What have I learned?
Through this experience I’ve learned not to react based on first impressions of a situation, and take time to use the space between stimulus and response to assess the true reality of the situation before choosing my response. I’ve learned to look at my conscience to ensure that when I do then decide to act, that I’m acting with integrity and making sure I am also acting within the correct context of the situation making sure I have a view of it that is as close to reality as I can get especially if I am not in the situation directly.
I’ve recognised the true love I’ve gained for certain members of Lighthouse such as Anthony who I’ve been working with constantly over the last three years on and off. Jai, Sukh, Daniel and Viv are the main leaders of the mastermind group that I am currently in. Also, others who have been involved in a smaller way such as James, Diane and Tom. who I have taken part in mastery groups with and I hope connections can continue to blossom over time. Also, Jack who I have had a brief conversation with around Christianity. All these people within Lighthouse have enabled me to see that I do have value and have the potential to live a good life, based on correct principles.
I must not forget all the fellow participants I’ve been in mastermind groups with as well over the years, again all of them have really enabled me to recognise my value and have shown me love and care enough to admit when I have gone wrong, accepted me for who I am and enabled me to learn to communicate more effectively and concisely.
If people feel they’ve resonated with this in some way and either want help from me or feel they can help me I’d really value the chance to build connections especially if you are also visually-impaired. I will be writing more articles in the future, sharing more of my story in regards to my early life to now, where I am after starting this journey of personal development. As a Christian, I am really valuing the fact that Lighthouse is trying to use this experience to come closer to Christ and again I’m very willing to talk to anyone around this.
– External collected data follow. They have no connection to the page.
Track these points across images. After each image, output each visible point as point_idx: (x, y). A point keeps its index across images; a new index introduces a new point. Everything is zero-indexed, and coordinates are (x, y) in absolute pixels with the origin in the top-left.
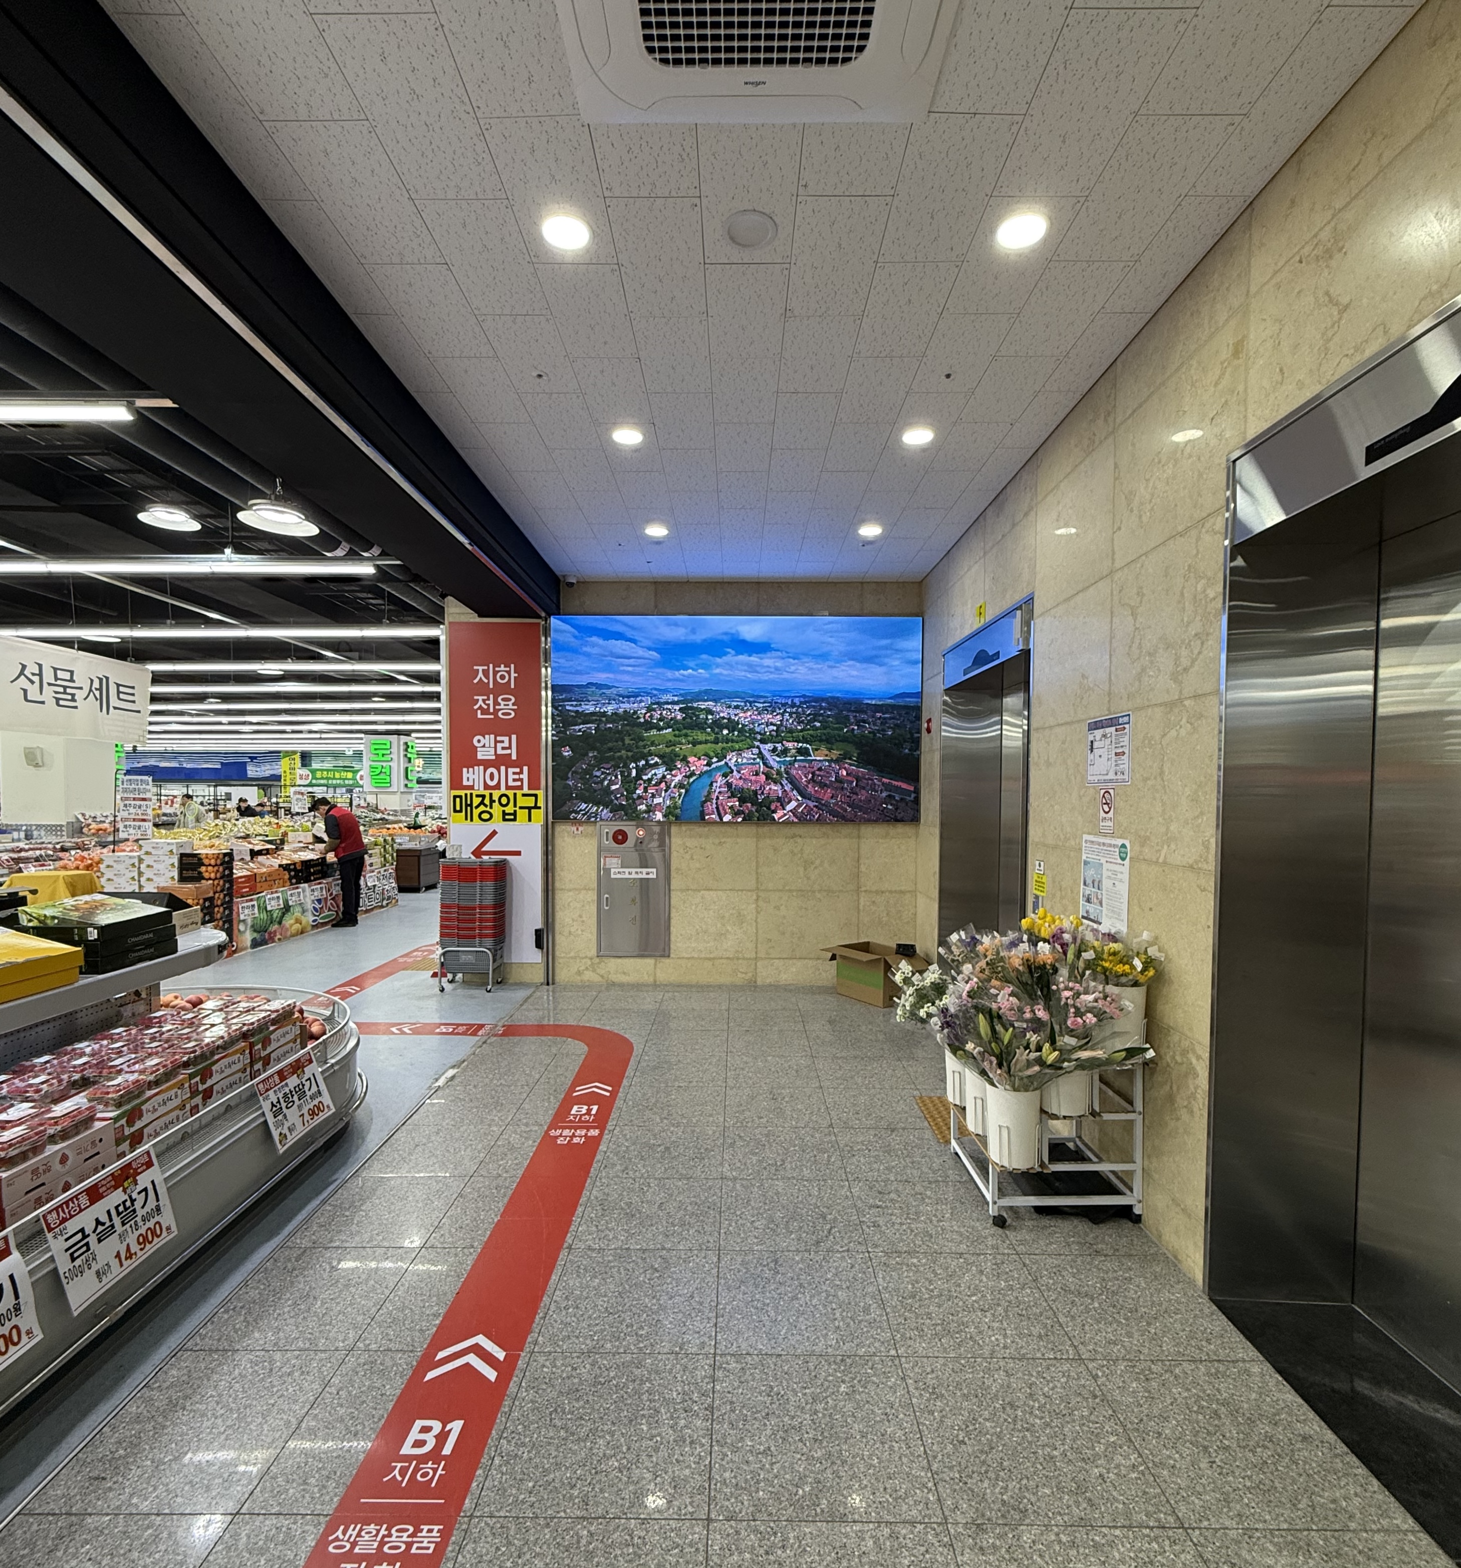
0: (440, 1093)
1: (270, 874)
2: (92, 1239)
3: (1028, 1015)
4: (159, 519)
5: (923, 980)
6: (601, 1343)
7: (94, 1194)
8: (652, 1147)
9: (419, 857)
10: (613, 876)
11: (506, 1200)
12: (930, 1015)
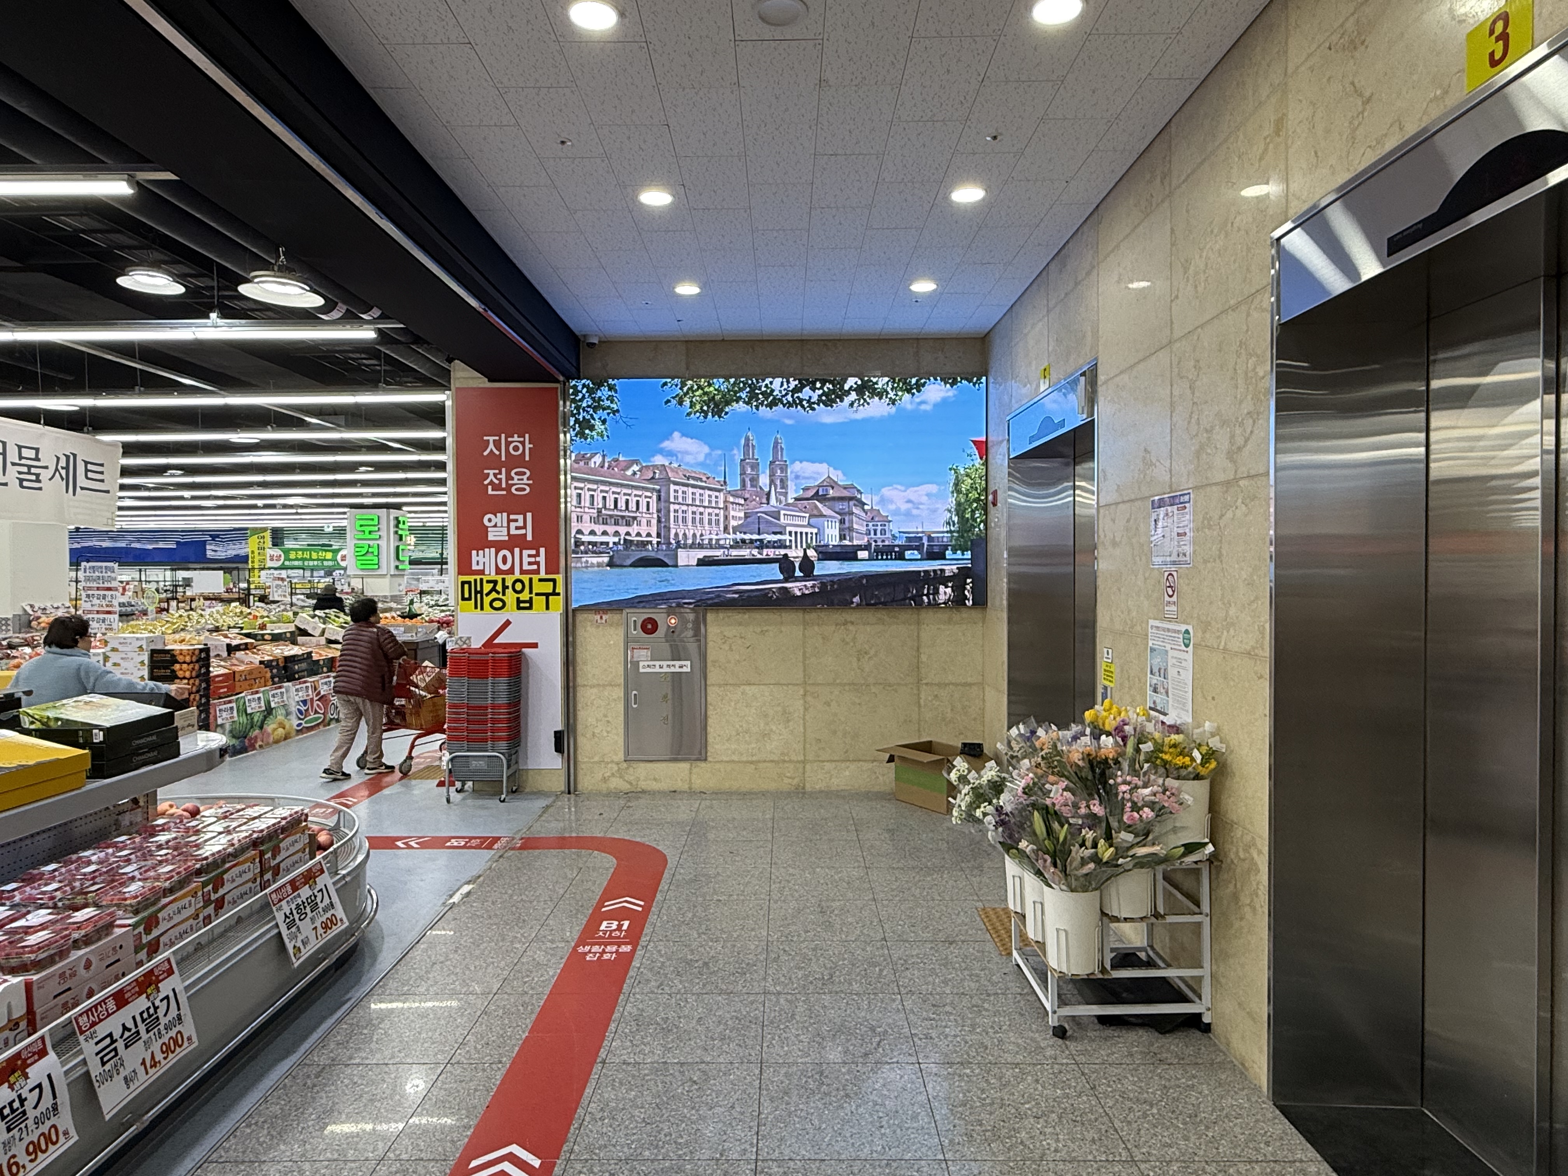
0: (455, 910)
1: (251, 672)
2: (120, 1045)
3: (1083, 811)
4: (139, 282)
5: (980, 777)
6: (639, 1151)
7: (121, 1000)
8: (689, 963)
9: (415, 650)
10: (641, 670)
11: (534, 1017)
12: (985, 814)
If you are a person outside Lighthouse reading this and have commented on previous articles, I thank you for having the integrity to share the reality and truth.
If you are a troll I would ask you to look deeply into your heart and ask yourself, is this behaviour really justified given that some of you have had assistance from Lighthouse in some of the darkest times of your life? We all approached Lighthouse because we realised we needed help in some way. Look deeply and connect with that original why then have the integrity to repent and turn around in order to put things right.
I would like to end by sharing my favourite verse of scripture. Proverbs, chapter 3, verses 5 and 6 says;
“Trust in the Lord with all your heart and lean not on your own understanding. In all your ways submit to Him and He will direct your path.”
Love and blessings to you all in Christ.